NRG will enter Texas as the state’s second-biggest power producer. Four buyout firms that acquired Texas Genco in April 2004 would get $4 billion in cash and $1.8 billion in stock, Princeton, N.J.-based NRG Energy said. NRG will assume $2.5 billion of Texas Genco’s debt.
NRG’s total capacity will rise 72%. Costs for natural gas, which generates the most power in Texas, have doubled in the past year, driving up profit and demand for the half of Genco’s fleet that uses cheaper coal and nuclear energy.
The purchase will immediately increase profit after it closes in the first quarter, NRG said.
“NRG needed to be in Texas,” said Lasan Johong, a New York-based analyst with RBC Capital Markets, who rates the shares “neutral” and owns none. “To do that, they have overpaid.”
The purchase may increase per-share profit by 45% next year to about $3.50 from an earlier estimate of $2.40, Mr. Johong said. Net income will be as much as $530 million, up from his earlier estimate of as much as $200 million, Mr. Johong said. NRG’s net income in 2004 was $185.62 million, according to filings.
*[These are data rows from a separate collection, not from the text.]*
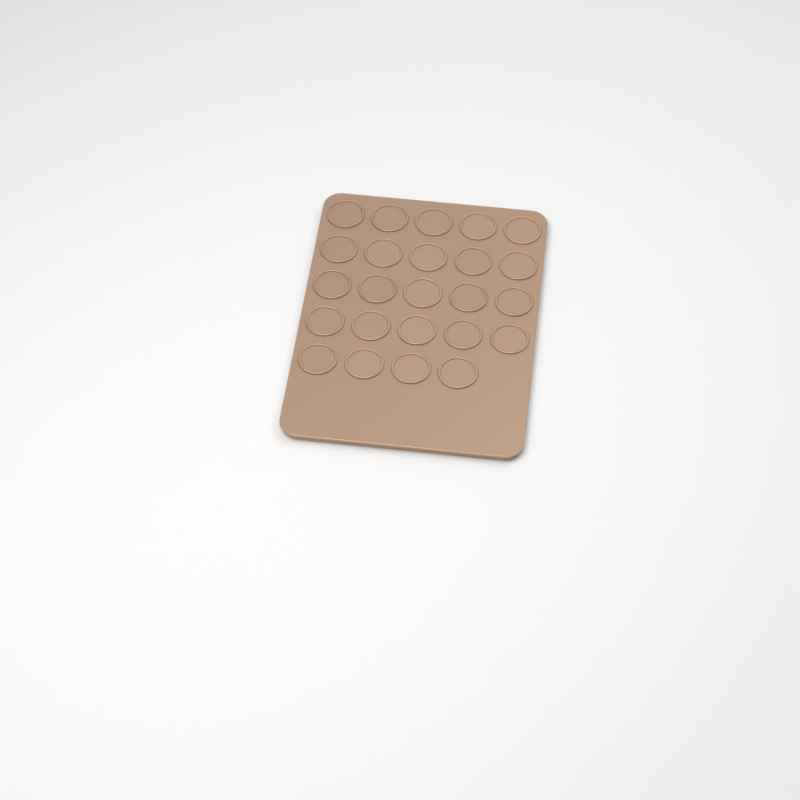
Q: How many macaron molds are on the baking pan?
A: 24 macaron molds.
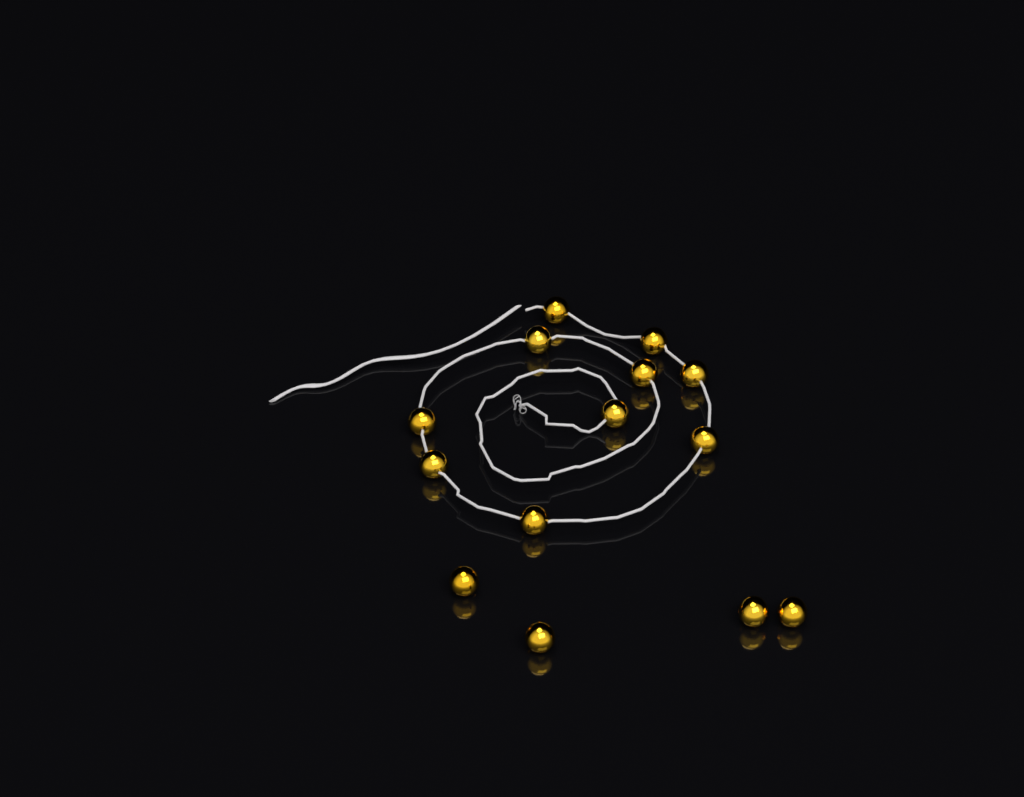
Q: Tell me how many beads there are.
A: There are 14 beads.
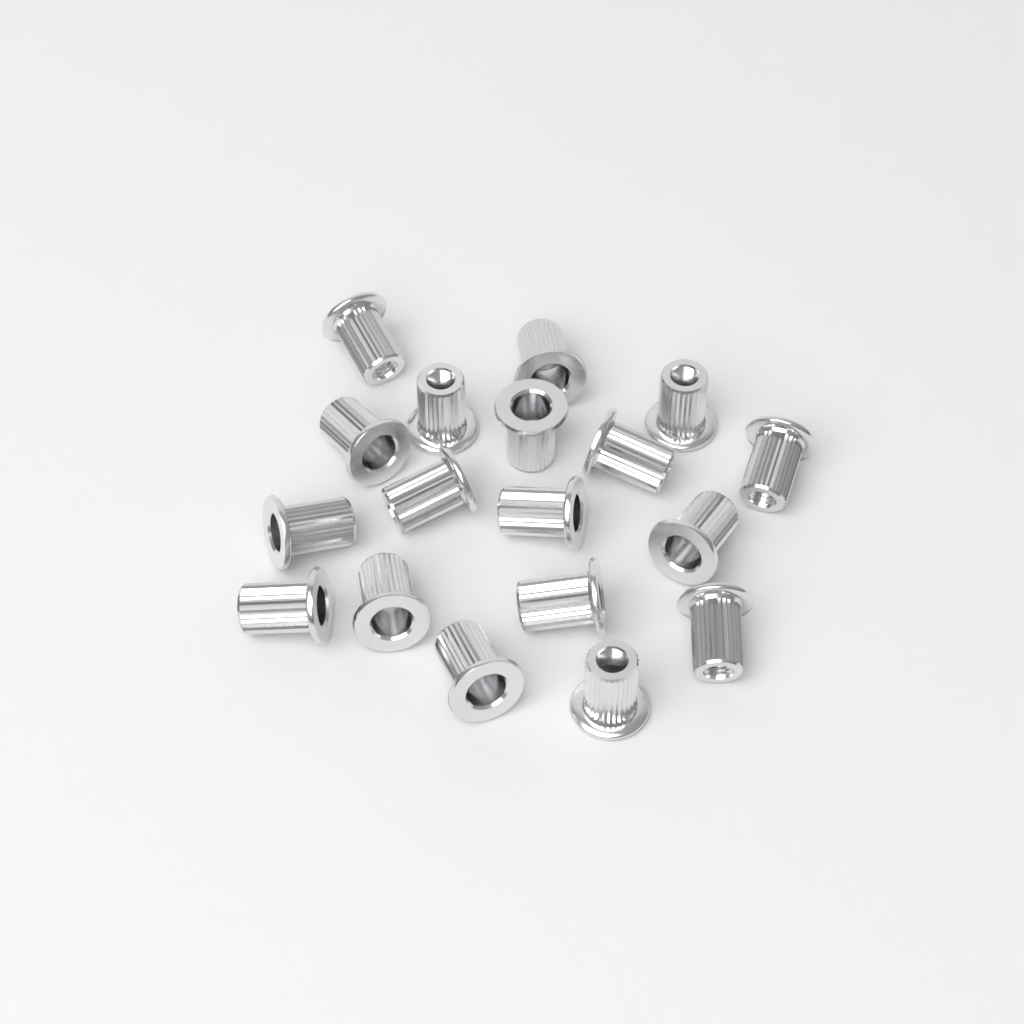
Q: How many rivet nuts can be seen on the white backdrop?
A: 18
NRG is betting on natural gas prices above $6 per million British thermal units after 2010, when contracts for 82% of the Texas coal and nuclear output expire, Mr. Johong said. Gas traded Friday for $13.92 per million British thermal units in New York. The average for the past year was $7.63 per million Btu and the average for the preceding five years was $4.62.
NRG is paying less for Genco than investors value its current fleet, the chief executive of NRG, David Crane, said in an interview.
“Demand for electricity is growing faster in Texas than in other regions,” Mr. Crane said. “What’s important here is that Texas Genco and NRG both have multi-fuel portfolios in markets where gas sets the price of electricity.”
NRG will issue a combination of debt and equity to finance the purchase, Mr. Crane said. NRG has the option of issuing as many as 9 million new shares in lieu of cash to the sellers, the company said in its statement.
A $500 million tax benefit to be recorded when the transaction closes will cut the total price for Texas Genco, including debt, to $7.8 billion from $8.3 billion, Mr. Crane said.
Mr. Crane said he approached Kohlberg Kravis Roberts & Company, one of the four buyout firms that bought Texas Genco last year from Houston utility CenterPoint Energy, after learning the owners might be interested in selling the business to a rival.
“Texas is the only competitive market we’re not in,” Mr. Crane said. “If you’re going to be in, you’ve got to be one of the top three players.”
Texas Genco’s owners – KKR, the Blackstone Group, Texas Pacific Group, and Hellman & Friedman – said in June that the company might issue as much as $600 million in an initial share offering.
Morgan Stanley advised NRG, the company said. Goldman Sachs and Lehman Brothers Holdings advised Texas Genco.